──────── Data for review ────────
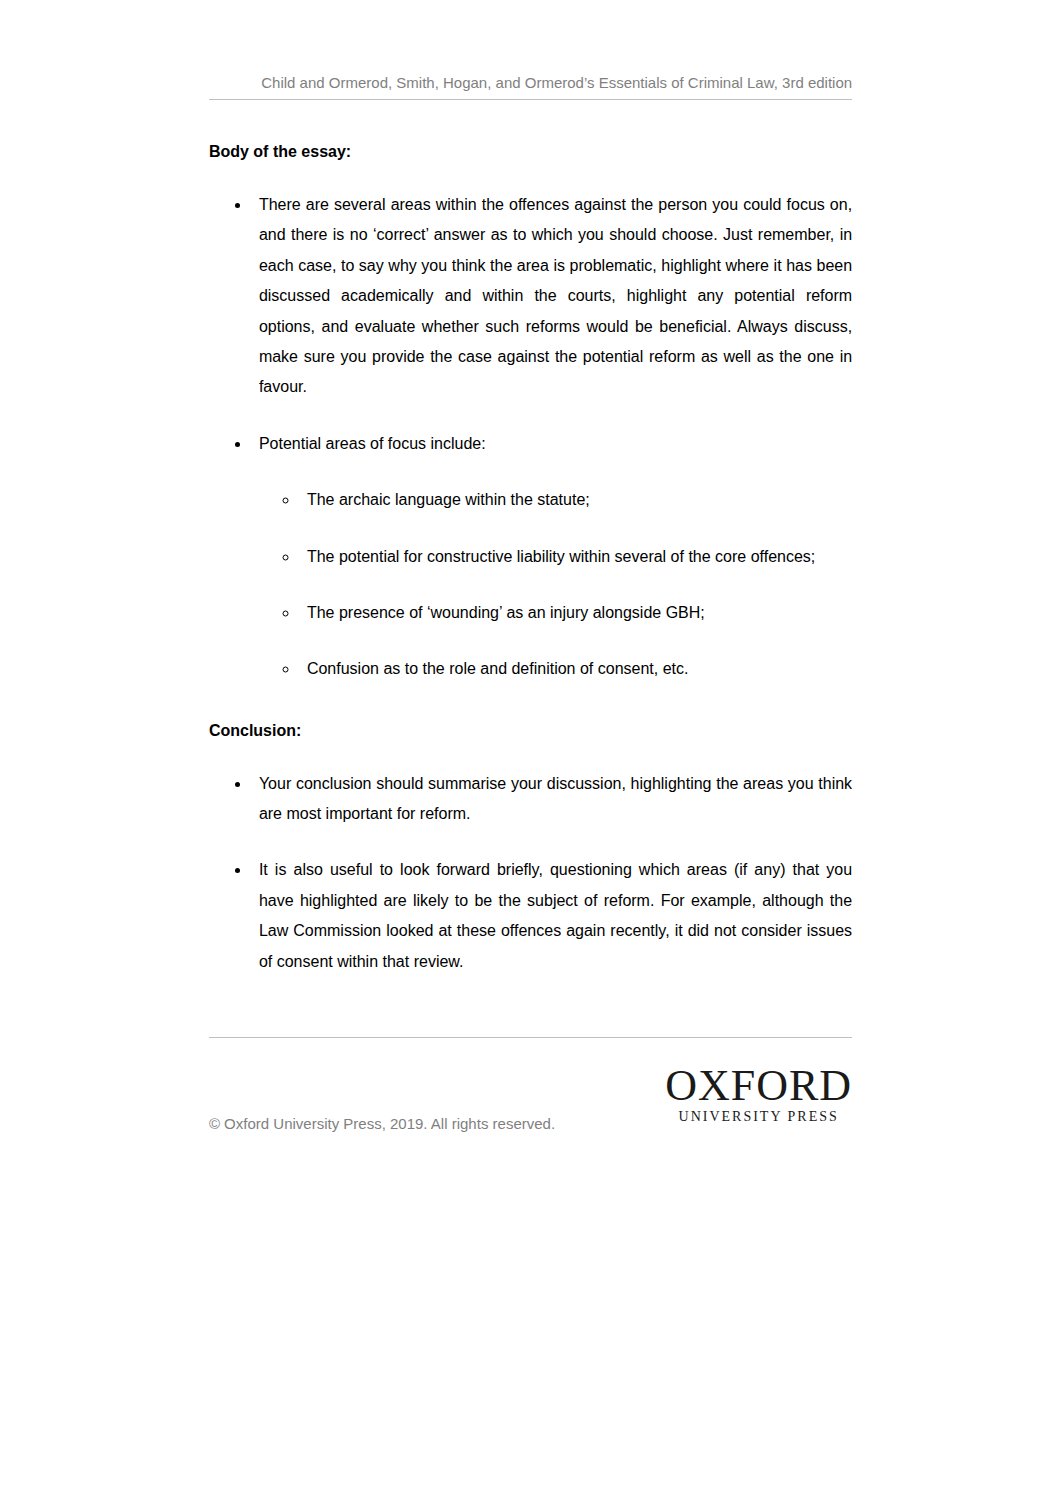Child and Ormerod, Smith, Hogan, and Ormerod’s Essentials of Criminal Law, 3rd edition
Body of the essay:
There are several areas within the offences against the person you could focus on, and there is no ‘correct’ answer as to which you should choose. Just remember, in each case, to say why you think the area is problematic, highlight where it has been discussed academically and within the courts, highlight any potential reform options, and evaluate whether such reforms would be beneficial. Always discuss, make sure you provide the case against the potential reform as well as the one in favour.
Potential areas of focus include:
The archaic language within the statute;
The potential for constructive liability within several of the core offences;
The presence of ‘wounding’ as an injury alongside GBH;
Confusion as to the role and definition of consent, etc.
Conclusion:
Your conclusion should summarise your discussion, highlighting the areas you think are most important for reform.
It is also useful to look forward briefly, questioning which areas (if any) that you have highlighted are likely to be the subject of reform. For example, although the Law Commission looked at these offences again recently, it did not consider issues of consent within that review.
© Oxford University Press, 2019. All rights reserved.
OXFORD UNIVERSITY PRESS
────────
> **What needs to be done**:
The result should consist solely of the lines from the one that contains "The archaic language within the statute;" to the last line of the records above, reproduced exactly.

> **Response to the task**:
The archaic language within the statute;
The potential for constructive liability within several of the core offences;
The presence of ‘wounding’ as an injury alongside GBH;
Confusion as to the role and definition of consent, etc.
Conclusion:
Your conclusion should summarise your discussion, highlighting the areas you think are most important for reform.
It is also useful to look forward briefly, questioning which areas (if any) that you have highlighted are likely to be the subject of reform. For example, although the Law Commission looked at these offences again recently, it did not consider issues of consent within that review.
© Oxford University Press, 2019. All rights reserved.
OXFORD UNIVERSITY PRESS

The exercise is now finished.